Sofern sich nach dem Erbfall die Nachlassgläubiger nicht von selbst an den Erben wenden und Erfüllung ihrer nun gegen ihn zustehenden Forderung verlangen und dem Erben Bestehen und Höhe der Nachlassverbindlichkeiten nicht klar sind, hat der Erbe zur Klärung der Nachlassverbindlichkeiten die Möglichkeit, beim Amtsgericht die Durchführung eines Aufgebotsverfahrens zu beantragen.
In diesem Verfahren fordert dann das Gericht die Nachlassgläubiger auf, ihre Forderungen innerhalb einer bestimmten Frist anzumelden. Durch Aushang an der Gerichtstafel, Veröffentlichung im elektronischen Bundesanzeiger und gegebenenfalls in Tageszeitungen wird das Aufgebot öffentlich bekannt gemacht. Am Ende des Aufgebotsverfahrens steht der Ausschließungsbeschluss nach § 1973 BGB. Gegenüber Gläubigern, die sich nicht rechtzeitig gemeldet haben, kann der Erbe dann die Leistung insoweit verweigern, als der Nachlass durch die Befriedigung der nicht ausgeschlossenen Gläubiger erschöpft ist.
Hat der Erbe innerhalb eines Jahres nach Annahme der Erbschaft einen Antrag auf Einleitung des Aufgebotsverfahrens gestellt und ist der Antrag zugelassen worden, kann er die Erfüllung der Nachlassverbindlichkeit bis zur Beendigung des Aufgebotsverfahrens verweigern (§ 2015 BGB).
Auch innerhalb der ersten drei Monate nach Annahme der Erbschaft kann der Erbe die Erfüllung von Nachlassverbindlichkeiten verweigern. Dem Erben soll hierdurch die Möglichkeit gewährt werden, sich Klarheit darüber zu verschaffen, ob er eine Haftungsbeschränkung herbeiführen soll (§ 2014 BGB).
Ein Nachlassgläubiger, der seine Forderung später als fünf Jahre nach dem Erbfall gegenüber dem Erben geltend macht, wird – auch ohne Durchführung des Aufgebotsverfahrens – wie ein im Aufgebotsverfahren ausgeschlossener Gläubiger behandelt. Der Erbe kann diesem gegenüber die Leistung verweigern, soweit der Nachlass bereits durch die Befriedigung der anderen Gläubiger erschöpft ist. Dem Erben darf die Forderung jedoch nicht vorher bekannt geworden sein und es darf sich um keine im Aufgebotsverfahren angemeldete Forderung handeln (§ 1974 BGB).

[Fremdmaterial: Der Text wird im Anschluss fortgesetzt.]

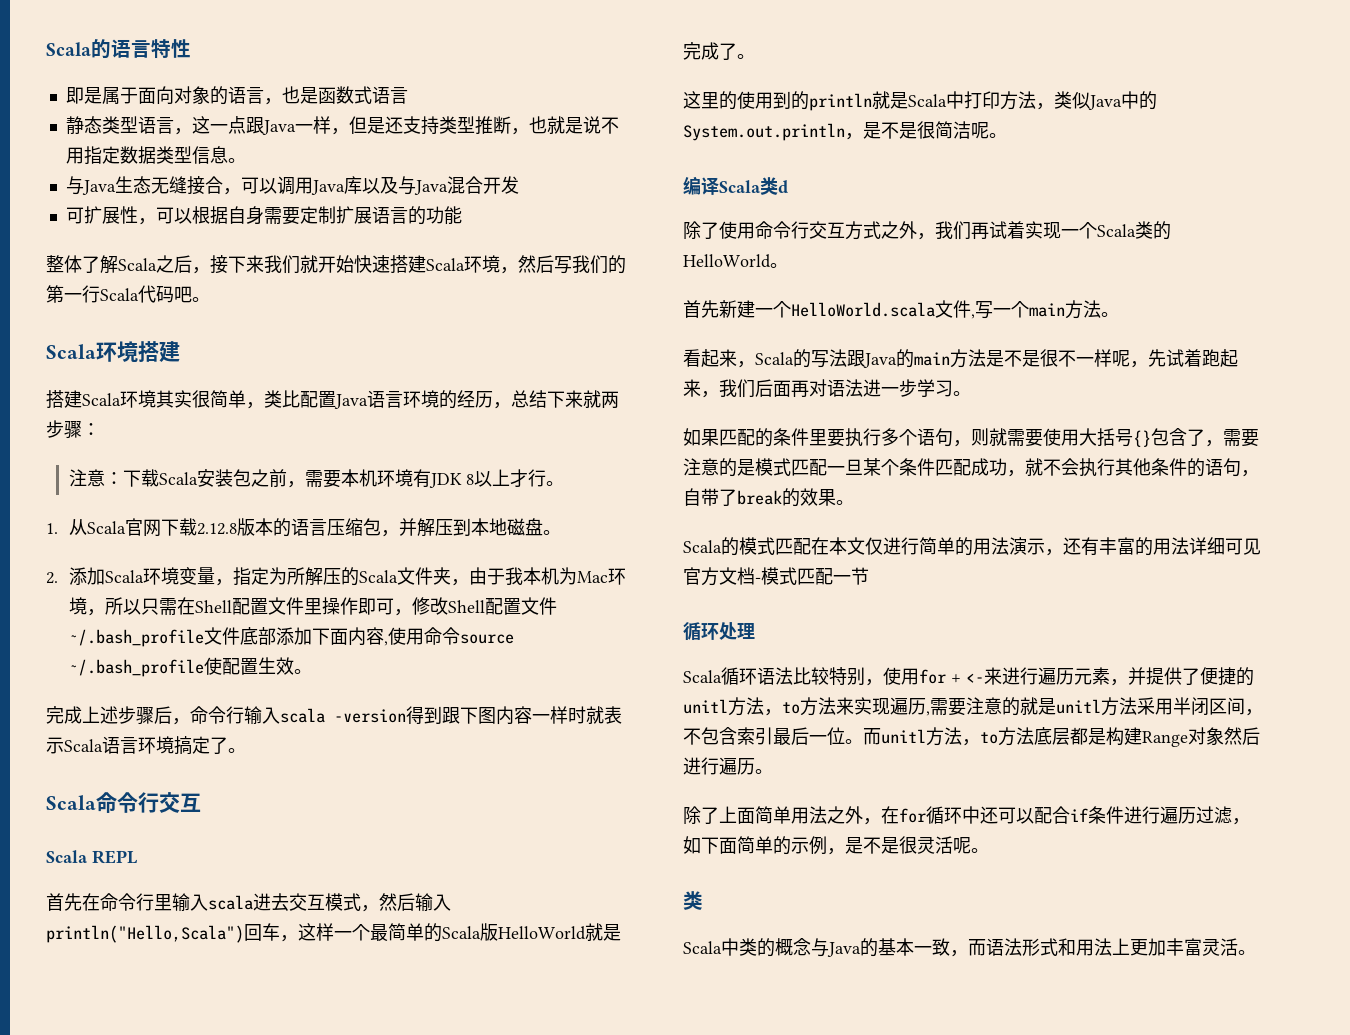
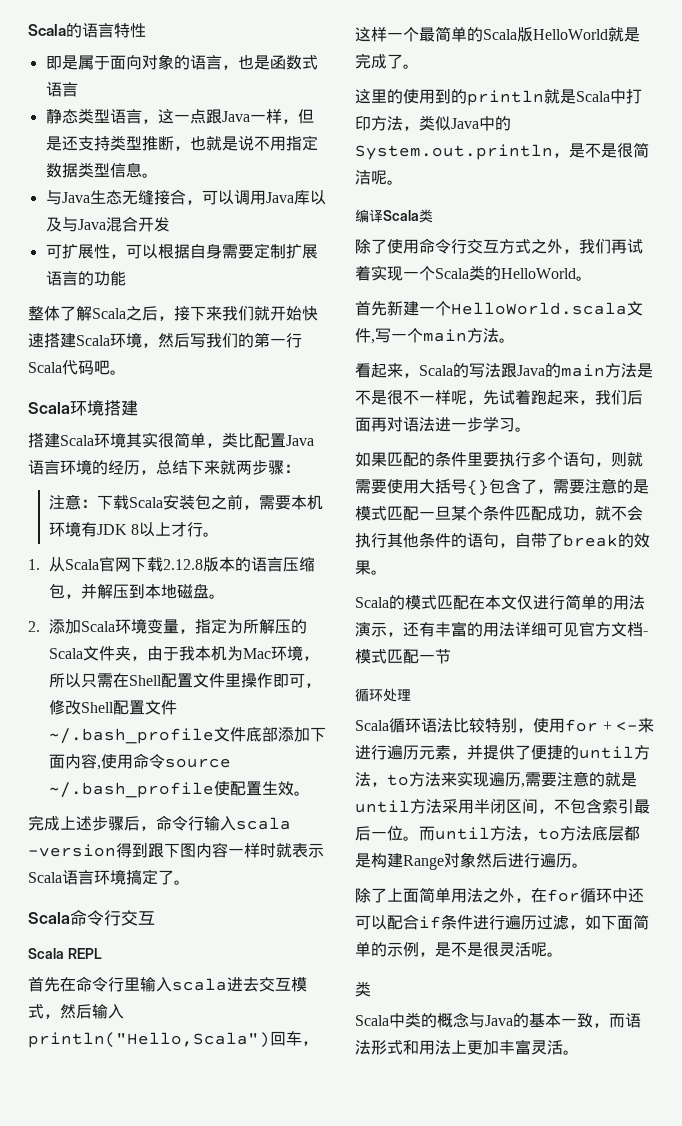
[778,180,788,193] d -> (433, 216) none
[683,699,728,714] unitl -> [579,746,634,759] until
[1056,699,1101,714] unitl -> [355,800,410,813] until
[881,729,926,744] unitl -> [435,827,490,840] until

Die zuvor genannten Möglichkeiten sind jedoch lediglich vorläufige Einreden. Soll die Haftung dauerhaft auf den Nachlass beschränkt werden, muss entweder eine Nachlassinsolvenz oder eine Nachlassverwaltung beantragt werden.
Wird der Erbe nach Annahme der Erbschaft gerichtlich von einem Nachlassgläubiger in Anspruch genommen, führen die vorgenannten Einreden zwar nicht zur Abweisung der Klage, durch einen Vorbehalt der genannten Einreden kann der Erbe jedoch erreichen, dass er nur unter dem Vorbehalt der beschränkten Haftung verurteilt wird. Bei den Einreden aus den §§ 2014 und 2015 BGB muss der Nachlassgläubiger Vollstreckungsmaßnahmen aus dem Vorbehaltsurteil dann auf Sicherungsmaßnahmen beschränken. Die Erbenhaftung ist demgemäß eingeschränkt.